*Provided text*
=======

1.   The application is allowed;

2.   The respondent pay to the applicant the sum of $20,000 as compensation for the injury suffered by the applicant as a result of the offences of which the respondent was convicted on 18 July 2005;

3.   The respondent pay to the applicant her costs of and incidental to this application fixed in the sum of $2,000.

=======

*Things to do*
a: From the court orders above, copy out the passage that begins at the words "2.   The respondent pay" and stops after the words "sum of $2,000.".
b: List each numbered order in the court orders above, giving its number and a short statement of what it directs.
c: Answer these questions from the court orders above:
(i) What sum must the respondent pay the applicant as compensation?
(ii) On what date was the respondent convicted?
(iii) At what sum are the applicant's costs fixed?

*The data*
=======

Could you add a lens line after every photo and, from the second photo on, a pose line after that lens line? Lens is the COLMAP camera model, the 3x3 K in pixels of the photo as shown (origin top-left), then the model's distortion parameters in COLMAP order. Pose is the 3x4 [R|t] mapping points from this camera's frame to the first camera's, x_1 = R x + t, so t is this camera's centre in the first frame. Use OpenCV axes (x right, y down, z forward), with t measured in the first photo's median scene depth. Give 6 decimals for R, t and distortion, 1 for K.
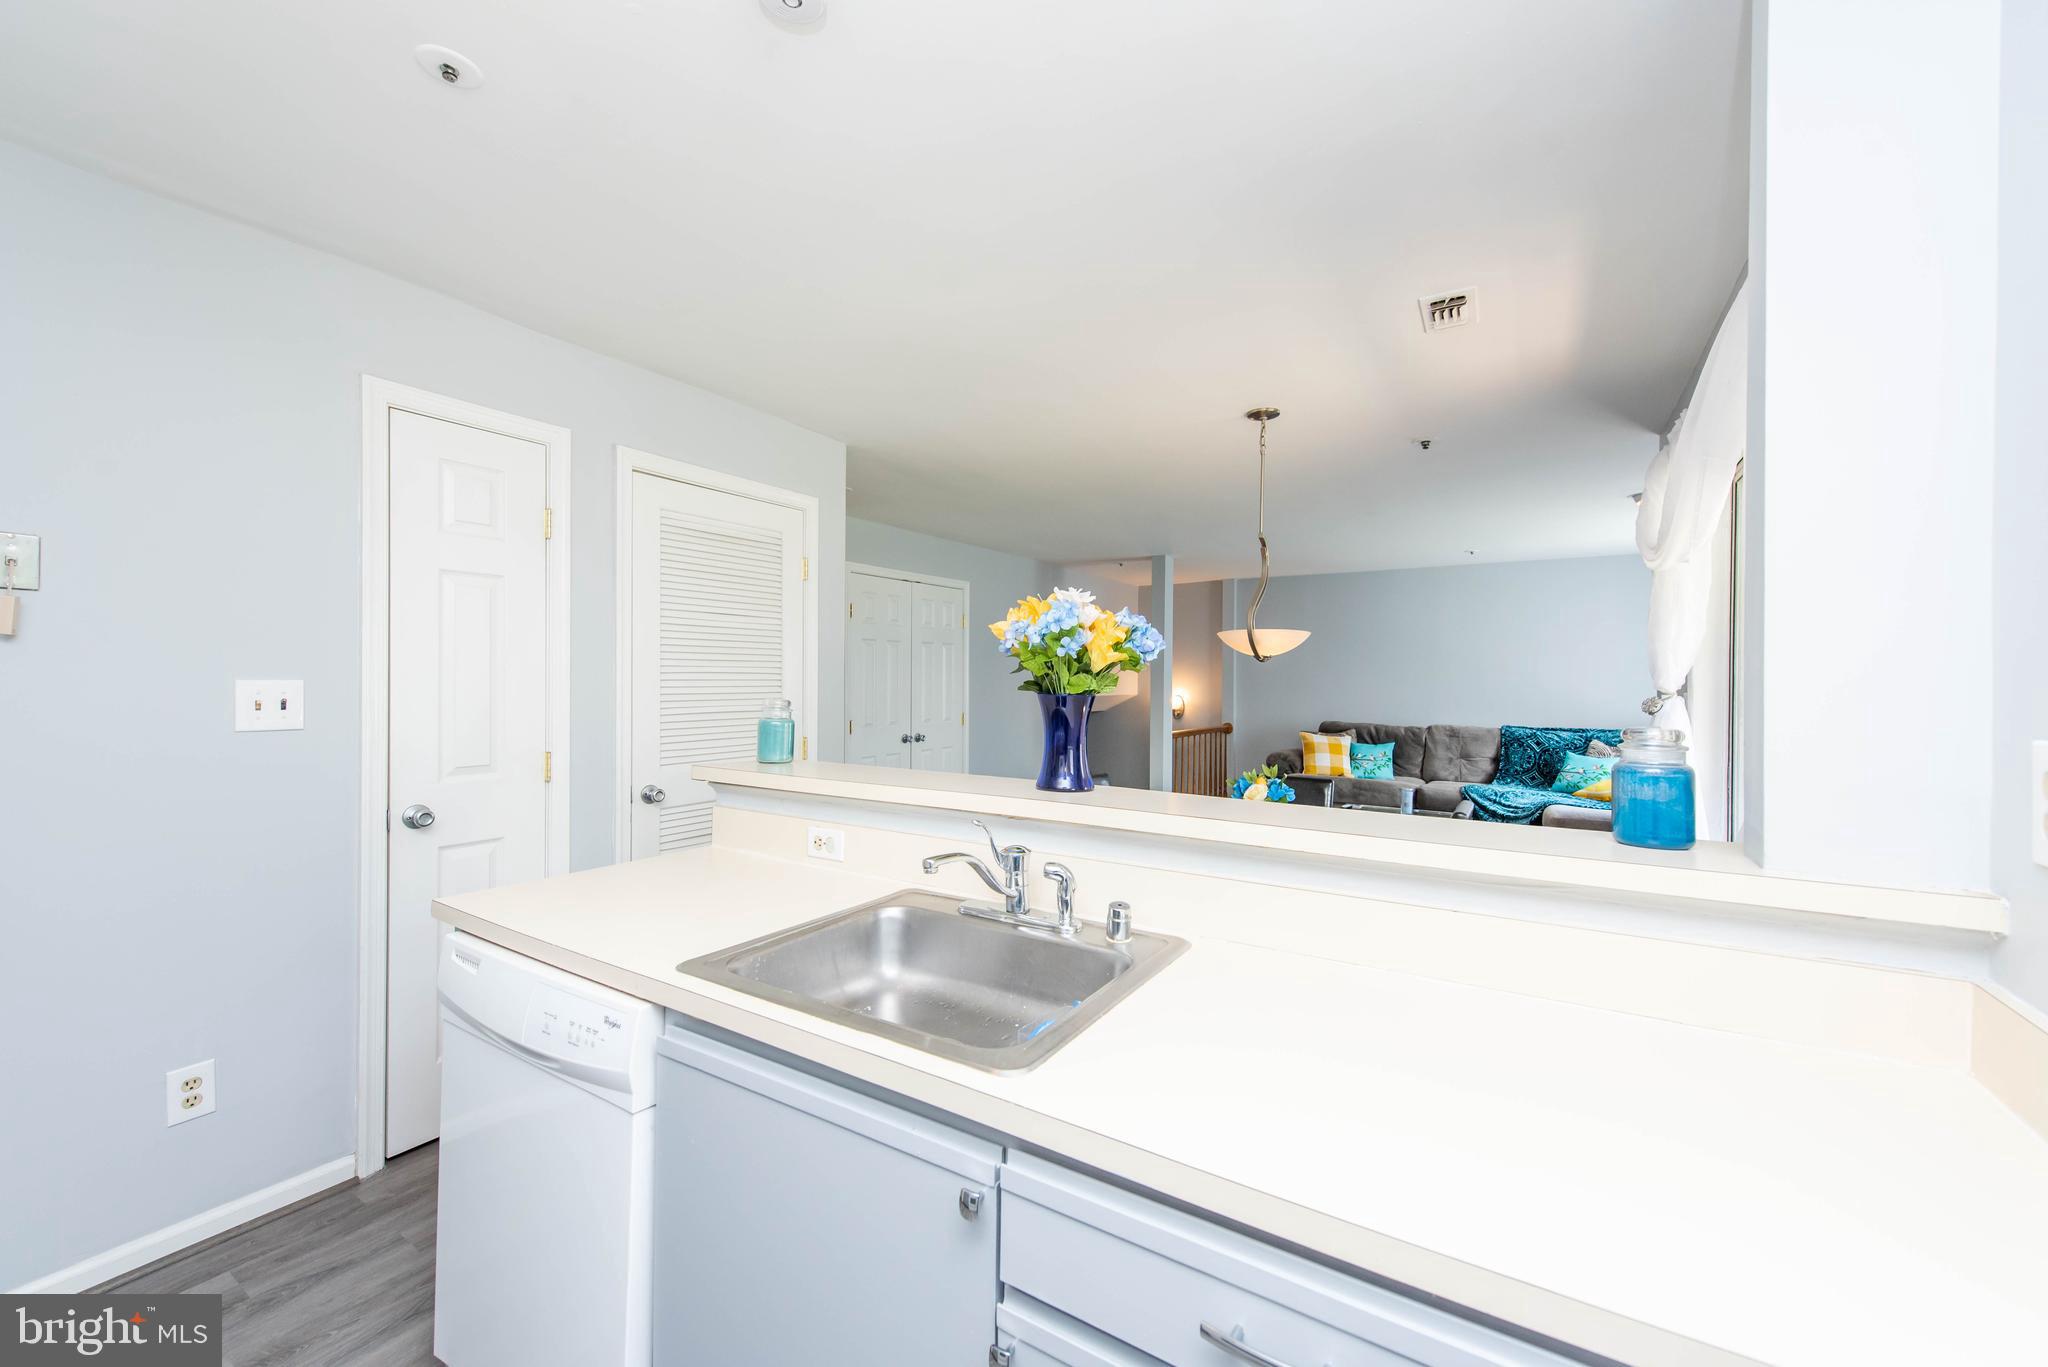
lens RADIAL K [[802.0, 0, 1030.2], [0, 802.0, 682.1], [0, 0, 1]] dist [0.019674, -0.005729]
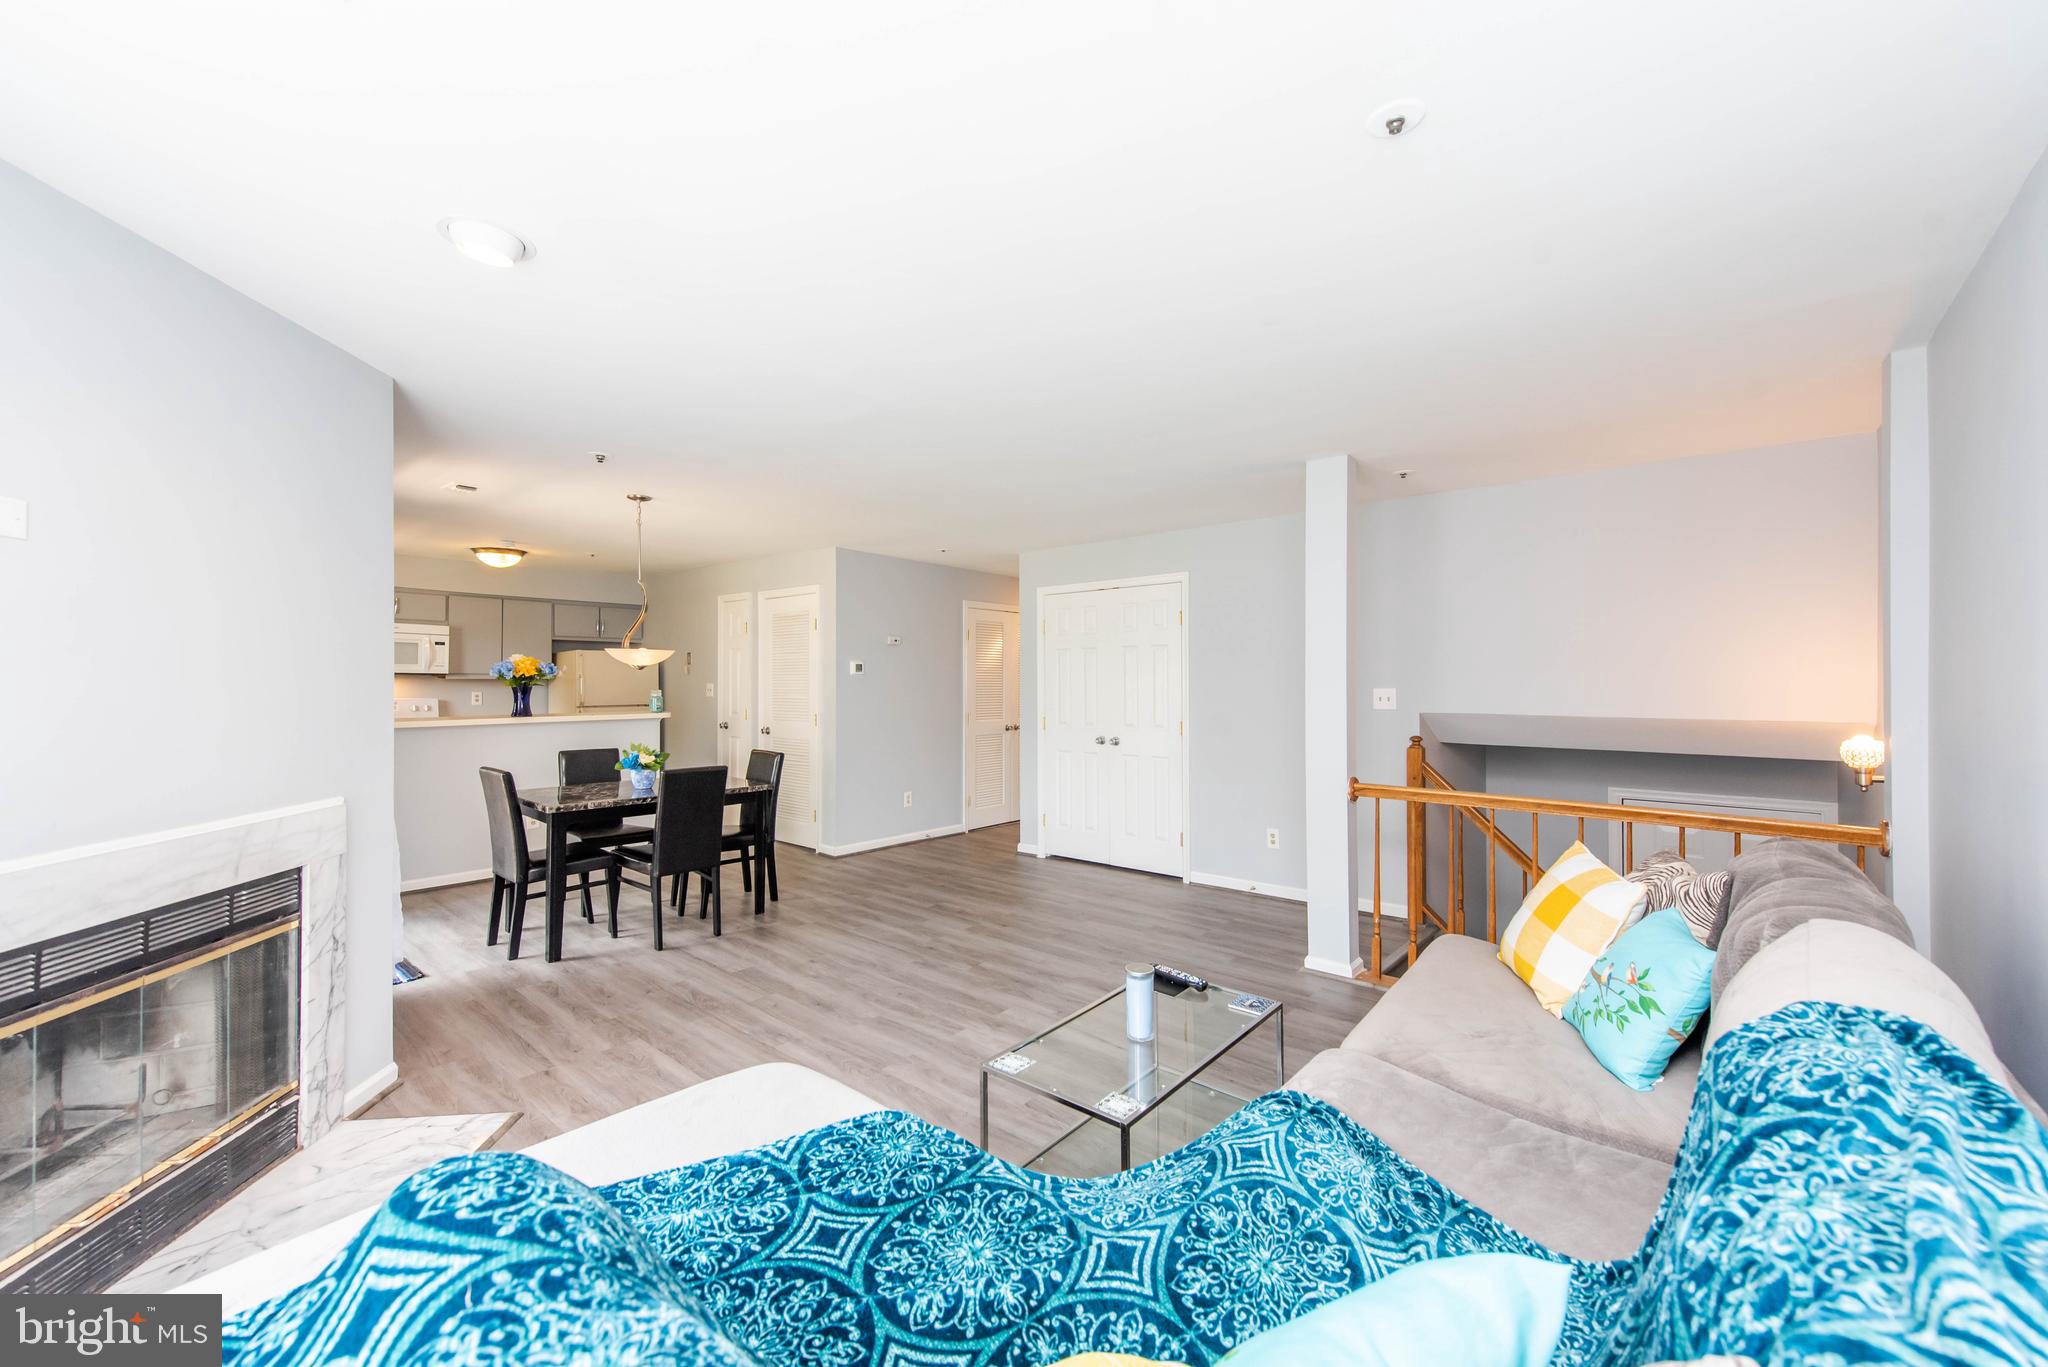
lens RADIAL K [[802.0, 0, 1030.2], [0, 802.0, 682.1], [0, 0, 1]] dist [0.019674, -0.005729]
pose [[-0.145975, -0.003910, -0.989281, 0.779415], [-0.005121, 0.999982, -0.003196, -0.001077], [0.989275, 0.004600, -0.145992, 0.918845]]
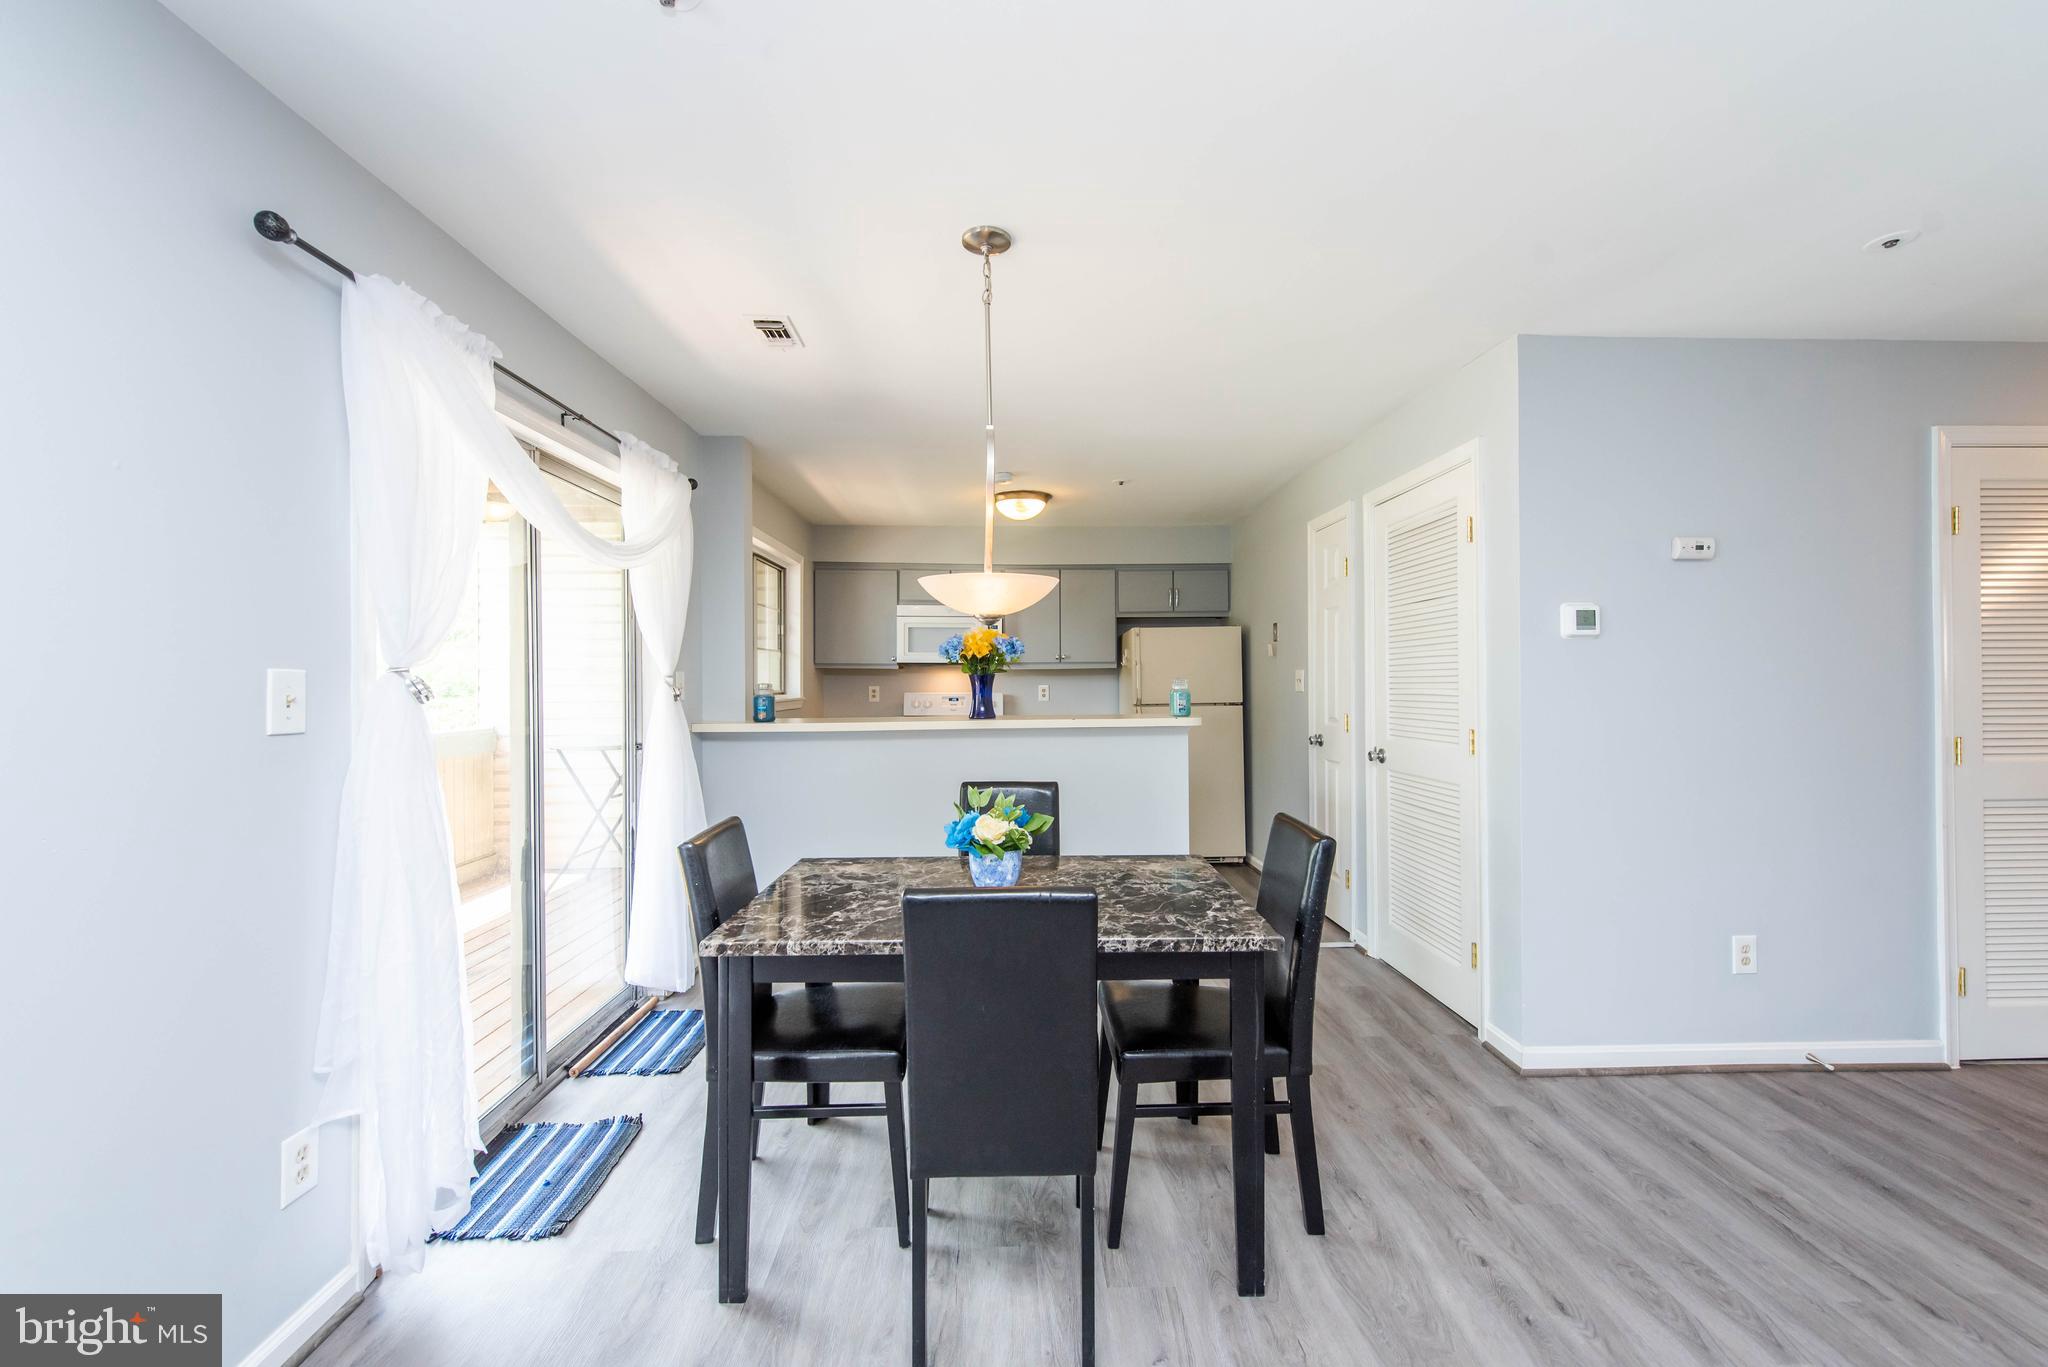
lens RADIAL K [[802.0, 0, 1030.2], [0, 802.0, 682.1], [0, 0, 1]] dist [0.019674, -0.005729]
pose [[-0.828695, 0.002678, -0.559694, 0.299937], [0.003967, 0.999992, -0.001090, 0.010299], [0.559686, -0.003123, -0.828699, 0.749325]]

=======

*Answers to this exercise*
a:
2.   The respondent pay to the applicant the sum of $20,000 as compensation for the injury suffered by the applicant as a result of the offences of which the respondent was convicted on 18 July 2005;

3.   The respondent pay to the applicant her costs of and incidental to this application fixed in the sum of $2,000.

b:
1. The application is allowed.
2. The respondent pays the applicant $20,000 as compensation for the injury suffered as a result of the offences of which the respondent was convicted on 18 July 2005.
3. The respondent pays the applicant's costs of and incidental to the application, fixed at $2,000.

c:
(i) $20,000
(ii) 18 July 2005
(iii) $2,000